• TAREA ASIGNADA
Copia sin cambios el pasaje del texto sobre la última gira de Gardel que comienza en "Una gira interminable" y termina en "y La Habana.".

• FRAGMENTO DEL DOCUMENTO

Una gira interminable y un mal presentimiento

Gardel atravesaba uno de los momentos más exitosos de su carrera. Venía de consagrarse en Nueva York, donde había grabado películas y algunos de sus mayores éxitos, y desarrollaba una extensa gira por América Latina que ya lo había llevado por Puerto Rico, Aruba, Curaçao y Venezuela, con decenas de presentaciones acumuladas. Medellín era apenas una escala: todavía lo esperaban más funciones en Colombia, Panamá y La Habana.

El cansancio del recorrido y cierta inquietud lo acompañaron en sus últimas horas. Según relatan sus biógrafos, el cantor llegó a confiar a uno de sus músicos que presentía que algo grave iba a ocurrir. Horas después, la premonición se confirmaba en la pista de Medellín.

Entradas guardadas:
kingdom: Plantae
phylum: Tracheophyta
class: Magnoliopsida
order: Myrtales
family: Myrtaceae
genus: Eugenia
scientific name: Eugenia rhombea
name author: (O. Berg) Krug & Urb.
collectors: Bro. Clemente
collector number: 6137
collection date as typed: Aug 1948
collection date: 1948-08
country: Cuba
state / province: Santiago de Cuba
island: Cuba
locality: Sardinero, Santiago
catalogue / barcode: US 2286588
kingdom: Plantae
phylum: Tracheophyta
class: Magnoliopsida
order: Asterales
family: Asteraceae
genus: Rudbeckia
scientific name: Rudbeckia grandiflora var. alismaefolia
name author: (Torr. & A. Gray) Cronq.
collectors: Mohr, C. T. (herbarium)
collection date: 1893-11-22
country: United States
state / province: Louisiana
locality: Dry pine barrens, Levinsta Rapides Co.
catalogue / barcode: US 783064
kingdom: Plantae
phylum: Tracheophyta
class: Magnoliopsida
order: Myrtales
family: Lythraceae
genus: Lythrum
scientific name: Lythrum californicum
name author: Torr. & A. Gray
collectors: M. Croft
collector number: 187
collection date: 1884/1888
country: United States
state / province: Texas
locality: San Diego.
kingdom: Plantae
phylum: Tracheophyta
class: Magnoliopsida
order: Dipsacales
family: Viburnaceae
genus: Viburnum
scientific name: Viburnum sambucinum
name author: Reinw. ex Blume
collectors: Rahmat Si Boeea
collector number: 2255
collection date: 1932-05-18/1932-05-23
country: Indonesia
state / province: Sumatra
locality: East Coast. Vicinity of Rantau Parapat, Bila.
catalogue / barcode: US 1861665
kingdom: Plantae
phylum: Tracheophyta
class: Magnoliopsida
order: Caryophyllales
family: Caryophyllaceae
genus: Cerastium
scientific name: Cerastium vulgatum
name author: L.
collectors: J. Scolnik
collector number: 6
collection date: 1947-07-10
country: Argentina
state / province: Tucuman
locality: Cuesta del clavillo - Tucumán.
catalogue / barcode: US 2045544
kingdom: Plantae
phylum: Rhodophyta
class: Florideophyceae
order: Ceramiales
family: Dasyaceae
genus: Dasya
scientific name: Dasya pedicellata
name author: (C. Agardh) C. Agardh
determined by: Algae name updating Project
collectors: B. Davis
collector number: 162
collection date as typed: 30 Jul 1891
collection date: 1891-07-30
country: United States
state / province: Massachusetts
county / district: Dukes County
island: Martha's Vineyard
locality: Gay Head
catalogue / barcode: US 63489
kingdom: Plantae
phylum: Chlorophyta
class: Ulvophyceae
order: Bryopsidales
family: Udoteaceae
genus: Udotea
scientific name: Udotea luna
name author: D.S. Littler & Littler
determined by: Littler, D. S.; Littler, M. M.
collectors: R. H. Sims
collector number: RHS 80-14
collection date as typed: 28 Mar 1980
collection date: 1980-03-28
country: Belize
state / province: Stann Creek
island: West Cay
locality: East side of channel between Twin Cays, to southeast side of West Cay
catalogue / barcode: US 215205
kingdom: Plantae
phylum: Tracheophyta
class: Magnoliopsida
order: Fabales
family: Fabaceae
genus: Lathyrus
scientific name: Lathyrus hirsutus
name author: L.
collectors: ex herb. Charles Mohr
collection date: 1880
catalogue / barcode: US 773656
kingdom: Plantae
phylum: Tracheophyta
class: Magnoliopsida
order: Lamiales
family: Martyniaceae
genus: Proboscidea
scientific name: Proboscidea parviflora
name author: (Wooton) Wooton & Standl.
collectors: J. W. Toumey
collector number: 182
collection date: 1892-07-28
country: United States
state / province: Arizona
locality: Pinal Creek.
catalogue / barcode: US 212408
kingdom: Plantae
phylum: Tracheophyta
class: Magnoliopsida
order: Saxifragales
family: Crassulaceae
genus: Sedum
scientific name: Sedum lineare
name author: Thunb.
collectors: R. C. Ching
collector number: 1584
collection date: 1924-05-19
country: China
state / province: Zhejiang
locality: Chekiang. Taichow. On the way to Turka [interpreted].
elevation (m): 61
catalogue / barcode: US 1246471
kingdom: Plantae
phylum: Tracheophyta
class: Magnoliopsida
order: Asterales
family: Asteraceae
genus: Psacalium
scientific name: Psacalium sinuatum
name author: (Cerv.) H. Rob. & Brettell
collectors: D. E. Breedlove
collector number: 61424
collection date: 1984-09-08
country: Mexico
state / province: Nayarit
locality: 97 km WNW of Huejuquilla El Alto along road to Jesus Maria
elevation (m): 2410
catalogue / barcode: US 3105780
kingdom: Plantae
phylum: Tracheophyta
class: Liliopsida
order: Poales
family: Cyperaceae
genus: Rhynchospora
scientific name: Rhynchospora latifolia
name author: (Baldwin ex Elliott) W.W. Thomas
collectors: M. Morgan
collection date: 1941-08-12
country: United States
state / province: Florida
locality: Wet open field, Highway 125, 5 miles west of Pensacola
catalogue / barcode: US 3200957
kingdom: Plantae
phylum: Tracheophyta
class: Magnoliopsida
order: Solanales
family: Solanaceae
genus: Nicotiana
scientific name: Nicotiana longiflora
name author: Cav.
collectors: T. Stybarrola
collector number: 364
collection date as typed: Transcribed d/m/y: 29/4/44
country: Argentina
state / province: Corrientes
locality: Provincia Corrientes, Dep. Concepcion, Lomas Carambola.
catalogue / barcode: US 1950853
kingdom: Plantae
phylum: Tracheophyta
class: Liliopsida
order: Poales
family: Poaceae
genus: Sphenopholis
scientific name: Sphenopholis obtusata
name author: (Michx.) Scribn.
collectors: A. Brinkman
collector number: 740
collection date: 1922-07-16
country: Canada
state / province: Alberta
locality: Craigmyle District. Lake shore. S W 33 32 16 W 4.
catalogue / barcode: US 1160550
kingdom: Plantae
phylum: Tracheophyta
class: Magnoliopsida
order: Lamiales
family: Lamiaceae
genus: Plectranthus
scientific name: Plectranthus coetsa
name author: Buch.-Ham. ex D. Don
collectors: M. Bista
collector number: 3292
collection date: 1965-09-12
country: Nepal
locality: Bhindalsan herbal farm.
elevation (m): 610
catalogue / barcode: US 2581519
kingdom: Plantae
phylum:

• RESPUESTA DEL EJERCICIO
Una gira interminable y un mal presentimiento

Gardel atravesaba uno de los momentos más exitosos de su carrera. Venía de consagrarse en Nueva York, donde había grabado películas y algunos de sus mayores éxitos, y desarrollaba una extensa gira por América Latina que ya lo había llevado por Puerto Rico, Aruba, Curaçao y Venezuela, con decenas de presentaciones acumuladas. Medellín era apenas una escala: todavía lo esperaban más funciones en Colombia, Panamá y La Habana.